"Yeah, well, you know, that's just like, uh, your opinion, man."

Keeping My Streak Alive!

06:12 Wednesday, 4 January 2017

Didn't quite finish The Information last night. Compelling reading, but I'd had insomnia the night before and I couldn't quite keep my eyes open. Fascinating book, though. We may well be living in a computational universe. Whether or not that means we're "living" in a simulation, I don't know.

I did manage to get up this morning and "sit." It went remarkably well, I think, for being the first time in many months. I normally try to sit for twenty minutes. I figured I'd cut myself some slack for being the first time in a long time and set the timer for seventeen. They went by quite quickly, and I wasn't struggling too much with quieting my "inner narrator." The key, of course, is attention. He babbles on endlessly, I just don't pay any attention to him. If I do, the babble turns into a story of some kind, and there I go, down the rabbit-hole! So I just let it go... return to the breath... return to the breath... and then the timer goes off and I'm done!

You keep your inner narrator in check, and you're much less "reactive." So, high-five myself, one more step in the right direction toward making this year better than the last one. (A low barrier, I know.)
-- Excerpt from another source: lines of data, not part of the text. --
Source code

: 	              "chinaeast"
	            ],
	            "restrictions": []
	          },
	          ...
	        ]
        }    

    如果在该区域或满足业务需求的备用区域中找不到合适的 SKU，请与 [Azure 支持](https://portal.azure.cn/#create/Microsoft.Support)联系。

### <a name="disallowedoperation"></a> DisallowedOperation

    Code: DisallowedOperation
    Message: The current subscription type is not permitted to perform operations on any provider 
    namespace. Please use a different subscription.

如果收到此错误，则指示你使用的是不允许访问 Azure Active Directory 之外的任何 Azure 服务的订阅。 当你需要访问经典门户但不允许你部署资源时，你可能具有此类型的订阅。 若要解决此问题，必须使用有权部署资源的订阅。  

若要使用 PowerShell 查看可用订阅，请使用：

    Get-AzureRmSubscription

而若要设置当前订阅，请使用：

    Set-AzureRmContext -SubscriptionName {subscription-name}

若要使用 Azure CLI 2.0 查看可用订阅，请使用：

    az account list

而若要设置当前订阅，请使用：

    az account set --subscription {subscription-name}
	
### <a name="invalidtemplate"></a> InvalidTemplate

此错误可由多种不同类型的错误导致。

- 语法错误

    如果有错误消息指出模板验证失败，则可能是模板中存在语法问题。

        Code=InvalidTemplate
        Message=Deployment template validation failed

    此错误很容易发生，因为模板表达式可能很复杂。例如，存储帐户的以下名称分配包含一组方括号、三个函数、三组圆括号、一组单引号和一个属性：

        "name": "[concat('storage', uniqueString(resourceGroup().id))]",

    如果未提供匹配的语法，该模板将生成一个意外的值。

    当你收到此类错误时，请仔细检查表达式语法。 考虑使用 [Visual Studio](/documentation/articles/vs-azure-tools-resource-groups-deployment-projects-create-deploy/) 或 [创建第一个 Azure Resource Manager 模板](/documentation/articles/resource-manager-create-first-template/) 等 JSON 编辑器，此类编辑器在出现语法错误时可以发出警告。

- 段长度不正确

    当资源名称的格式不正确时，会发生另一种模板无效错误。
Time to go walk to the beach. Before I go, I want to wish Loren Webster of In a Dark Time... a belated happy birthday. Loren is a fellow blogger from back in the salad days of the blogosphere. He's seventy five years young now, a Vietnam veteran, scholar, birder and excellent photographer. Here's a link for you, Loren: Reading Yeats in the Age of Trump.

Where Was I?

08:31 Tuesday, 3 January 2017

Happy New Year!

Well, among many resolutions for this year, I resolved to blog more. So far, this is the one I seem to be doing the best on.

Sigh.

Anyway, the lights are still on down here in the woodchuck hole. Thoughts still cross my mind from time to time (Which is why I've also resolved to begin meditating again. Stupid brain, won't shut up.), so I'll share a few of them here from time to time. Ideally with some frequency, if not regularity.

I've been reading James Gleick's The Information, a fascinating book and well worth your time. I've got about fifty pages to go, so I should finish it today.

There's a quotation in the chapter on memes from David Mitchell that I loved, "The human world is made of stories, not people. The people the stories use to tell themselves are not to be blamed."

I love that so much! It brings me back to some of the things I wrote about in the old Time's Shadow, and later Groundhog Day, about social organisms and their animating belief systems. And also my objections to David Weinberger's assertion that we are "writing ourselves into existence." I posited that existence precedes narrative; all narratives are works of fiction; and rather than writing ourselves into existence, we were painting ourselves into corners. In America, one paint is red, the other, blue.

I may have to return to all that, as it seems to me to be more true today than ever before.

Next up after The Information, is going to be Gleick's Chaos, Making a New Science, which I read when it was first published, many (many!) years ago. I'm trying to reacquaint myself with chaos theory, sensitive dependence on initial conditions, and non-linear dynamical systems. Gleick's book is a stimulating review of the history of the development of the theory. I've been reading some math books, which go much more into the historical accounts of how various problems were solved, and I find that the underlying principles are much clearer to me as I read about how the various mathematicians struggled with problems the existing mathematics were inadequate to solve. Perhaps I really don't "understand" the math, as I don't go on to do equations as exercises (Though I'm seriously entertaining the idea of doing that very thing. Please read this.); maybe I just "feel" as though I do, because I have some idea of how the solution was eventually developed.

Meandering along, as I do, the desire for this effort at edification stems from trying to have some notion of understanding of the discussion regarding our models of polar ice melt, which has profoundly existential implications for our civilization. I am persuaded that our current models are inadequate, and are very likely underestimating the rate of ice loss and therefore the rate of sea level rise. While I will never be a mathematician, or a polar climatologist, or an oceanographer, I'd at least like to have some vague idea of what they're talking about so I can follow along and perhaps learn how to frame certain pointed questions to my government representatives.

Okay, that's probably about enough for now. I have a few more things I could go on about, but perhaps it's best to hold them in reserve to have something to start with the next time I try to keep this particular resolution.

Please receive my sincerest wishes for a safe, healthy, relatively sane, peaceful 2017.

We're all in this together. None of us gets out of here alive.